Amgen Requests FDA Require Certification of Compliance with Biosimilar Pathway

Published on: 

Amgen wants the regulatory agency to ensure biosimilar applicants follow the rules of the patent dispute resolution process delineated by the BPCIA.

To top off its lawsuit against Sandoz, Amgen filed a citizen’s petition on Oct. 29, 2014 requesting that FDA require biosimilar applicants to comply with the process laid out by the Biologics Price Competition and Innovation Act of 2009 (BPCIA). Amgen requests that this certification be mandatory for all biosimilar applications that have not been accepted for review by FDA as a preemptive measure to prevent noncompliance and resolve any patent disputes before a biosimilar is approved and commercialized.

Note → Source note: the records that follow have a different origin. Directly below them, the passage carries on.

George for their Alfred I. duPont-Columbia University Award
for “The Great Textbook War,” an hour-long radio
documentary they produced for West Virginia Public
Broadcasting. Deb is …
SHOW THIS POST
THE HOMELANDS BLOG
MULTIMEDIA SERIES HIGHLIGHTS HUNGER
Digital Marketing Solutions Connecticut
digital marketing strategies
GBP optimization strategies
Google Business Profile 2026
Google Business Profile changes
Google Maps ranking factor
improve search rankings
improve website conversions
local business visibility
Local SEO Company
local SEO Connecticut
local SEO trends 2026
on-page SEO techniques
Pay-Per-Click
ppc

As reported last week, Amgen alleges Sandoz purposely withheld manufacturing information that it was supposed to share with the innovator company 20 days after FDA accepted Sandoz’s biosimilar application for review. Amgen alleges Sandoz refuses to comply with statutory obligations and views the obligations as optional, rather than mandatory. Amgen also says that biosimilar applicants have no right to opt out of disclosures required by the BPCIA. In the petition, Amgen lawyers write, “As recent events demonstrate, this Congressionally mandated scheme is at risk of being fundamentally undermined unless FDA acts to ensure that biosimilar applicants make the requisite disclosures. Specifically, at least one biosimilar applicant has chosen to disregard its obligations under subsection (I)(2)(A), and has done so by relying on the belief that the disclosure mandated by subsection (I)(2)(A) is optional.”

Without disclosure of biosimilar application and manufacturing information, Amgen argues that an innovator company may not know a biosimilar has been submitted to FDA and will not be able to identify relevant patents for “meaningful judicial resolution” of patent infringement. Amgen notes that if FDA does not adopt new policies to ensure compliance, “FDA is contributing to that uncertainty to the detriment of the legitimate interests of reference product sponsors, subsequent biosimilar applicants who may wish to seek interchangeability designation, and the public.”